P-glycoprotein imaging in temporal lobe epilepsy: in vivo PET experiments with the Pgp substrate [11C]-verapamil

Abstract

Overexpression of the multidrug efflux transporter P-glycoprotein (Pgp) at the blood-brain barrier (BBB) is thought to be involved in pharmacoresistance in epilepsy by extruding antiepileptic drugs (AEDs) from their target site. To explore this hypothesis, positron emission tomography (PET) scans were performed with the Pgp substrate-verapamil (VPM) in animal models before and after status epilepticus (SE) and in patients with temporal lobe epilepsy (TLE) and healthy controls. In addition to baseline scans, a second VPM-PET scan was performed after administration of the Pgp inhibitor tariquidar (TQD), showing that VPM uptake at baseline and its increase after Pgp inhibition are reduced in animals following SE compared to baseline, and in refractory TLE relative to healthy controls. In animal models, brain regions with increased Pgp expression (cerebellum, thalamus, and hippocampus) showed reduced influx rate constants from blood to brain, K(1), of the radiolabeled Pgp substrate relative to control animals. In human studies, preliminary findings are lower K(1) values in refractory compared to seizure-free patients and attenuated increase of K(1) for temporal lobe regions in patients with TLE compared to healthy controls.
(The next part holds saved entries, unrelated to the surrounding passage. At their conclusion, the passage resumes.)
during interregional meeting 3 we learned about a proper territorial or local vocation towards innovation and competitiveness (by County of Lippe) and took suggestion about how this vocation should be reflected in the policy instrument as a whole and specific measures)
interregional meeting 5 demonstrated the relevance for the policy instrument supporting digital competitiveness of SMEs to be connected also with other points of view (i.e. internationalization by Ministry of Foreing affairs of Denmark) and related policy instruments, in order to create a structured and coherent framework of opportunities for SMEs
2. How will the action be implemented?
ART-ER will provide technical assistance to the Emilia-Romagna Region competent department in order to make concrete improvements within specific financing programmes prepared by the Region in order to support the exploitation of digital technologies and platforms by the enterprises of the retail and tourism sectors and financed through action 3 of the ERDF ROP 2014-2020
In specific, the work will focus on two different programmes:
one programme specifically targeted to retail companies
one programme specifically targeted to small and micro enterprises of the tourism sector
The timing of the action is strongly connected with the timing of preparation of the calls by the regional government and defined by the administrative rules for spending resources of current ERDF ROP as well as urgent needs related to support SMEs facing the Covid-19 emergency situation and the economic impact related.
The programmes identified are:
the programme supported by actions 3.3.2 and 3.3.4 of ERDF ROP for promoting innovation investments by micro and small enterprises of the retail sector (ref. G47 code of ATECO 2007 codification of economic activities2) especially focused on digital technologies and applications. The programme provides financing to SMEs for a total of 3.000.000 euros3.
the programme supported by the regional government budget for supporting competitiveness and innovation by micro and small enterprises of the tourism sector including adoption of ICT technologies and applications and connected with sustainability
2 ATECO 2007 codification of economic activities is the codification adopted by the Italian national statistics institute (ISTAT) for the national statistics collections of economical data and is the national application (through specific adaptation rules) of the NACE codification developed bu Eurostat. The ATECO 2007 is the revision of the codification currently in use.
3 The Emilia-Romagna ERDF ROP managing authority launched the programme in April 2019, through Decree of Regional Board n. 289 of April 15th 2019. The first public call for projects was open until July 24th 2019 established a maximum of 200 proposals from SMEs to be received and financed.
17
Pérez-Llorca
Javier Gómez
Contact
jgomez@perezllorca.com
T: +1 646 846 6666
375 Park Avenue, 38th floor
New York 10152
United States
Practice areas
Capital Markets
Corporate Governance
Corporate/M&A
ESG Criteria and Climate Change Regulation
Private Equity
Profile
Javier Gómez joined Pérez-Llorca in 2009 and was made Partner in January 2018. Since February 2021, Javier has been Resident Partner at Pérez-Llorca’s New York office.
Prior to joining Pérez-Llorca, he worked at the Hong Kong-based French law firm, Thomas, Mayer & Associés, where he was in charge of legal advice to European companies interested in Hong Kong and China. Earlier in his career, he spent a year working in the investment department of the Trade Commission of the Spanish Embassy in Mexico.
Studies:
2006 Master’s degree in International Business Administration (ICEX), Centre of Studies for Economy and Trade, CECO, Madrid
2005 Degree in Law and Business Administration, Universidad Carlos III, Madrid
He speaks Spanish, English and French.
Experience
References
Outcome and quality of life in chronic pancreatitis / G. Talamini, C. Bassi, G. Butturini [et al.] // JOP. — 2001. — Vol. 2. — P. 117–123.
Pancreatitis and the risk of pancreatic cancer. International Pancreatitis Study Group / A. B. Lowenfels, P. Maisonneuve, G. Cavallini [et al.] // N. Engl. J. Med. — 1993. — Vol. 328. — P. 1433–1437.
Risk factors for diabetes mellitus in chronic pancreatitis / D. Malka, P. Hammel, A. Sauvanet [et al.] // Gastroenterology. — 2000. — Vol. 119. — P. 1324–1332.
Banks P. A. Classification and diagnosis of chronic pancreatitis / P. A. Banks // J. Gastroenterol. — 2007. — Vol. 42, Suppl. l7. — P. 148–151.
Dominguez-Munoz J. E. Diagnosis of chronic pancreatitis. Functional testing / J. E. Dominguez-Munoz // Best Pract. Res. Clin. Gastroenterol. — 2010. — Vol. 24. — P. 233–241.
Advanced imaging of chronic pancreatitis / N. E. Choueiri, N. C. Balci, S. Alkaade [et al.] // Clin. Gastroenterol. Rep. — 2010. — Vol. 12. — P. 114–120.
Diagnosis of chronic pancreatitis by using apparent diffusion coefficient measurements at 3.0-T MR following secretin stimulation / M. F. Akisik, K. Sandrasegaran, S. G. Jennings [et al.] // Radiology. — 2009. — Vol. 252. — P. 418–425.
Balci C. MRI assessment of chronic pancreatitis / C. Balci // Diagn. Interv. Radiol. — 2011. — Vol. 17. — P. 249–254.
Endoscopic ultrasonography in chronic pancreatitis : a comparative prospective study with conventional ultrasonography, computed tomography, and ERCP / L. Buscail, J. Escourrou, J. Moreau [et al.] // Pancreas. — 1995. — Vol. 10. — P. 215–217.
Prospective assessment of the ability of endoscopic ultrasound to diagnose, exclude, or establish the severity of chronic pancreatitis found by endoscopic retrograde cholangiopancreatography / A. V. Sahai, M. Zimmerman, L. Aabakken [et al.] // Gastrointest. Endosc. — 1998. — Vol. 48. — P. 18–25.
In summary, there is lower brain uptake of the Pgp substrate VPM in Pgp-rich areas of animals 2 days following SE, as well as lower increase in VPM brain uptake after TQD in patients with refractory TLE compared to healthy controls, supporting the hypothesis of increased cerebral Pgp function following prolonged seizures and as a mechanism contributing to drug resistance in refractory epilepsy. The observation of reduced VPM uptake in refractory compared to seizure-free patients with TLE is consistent with multiple mechanisms affecting Pgp function, including uncontrolled seizures.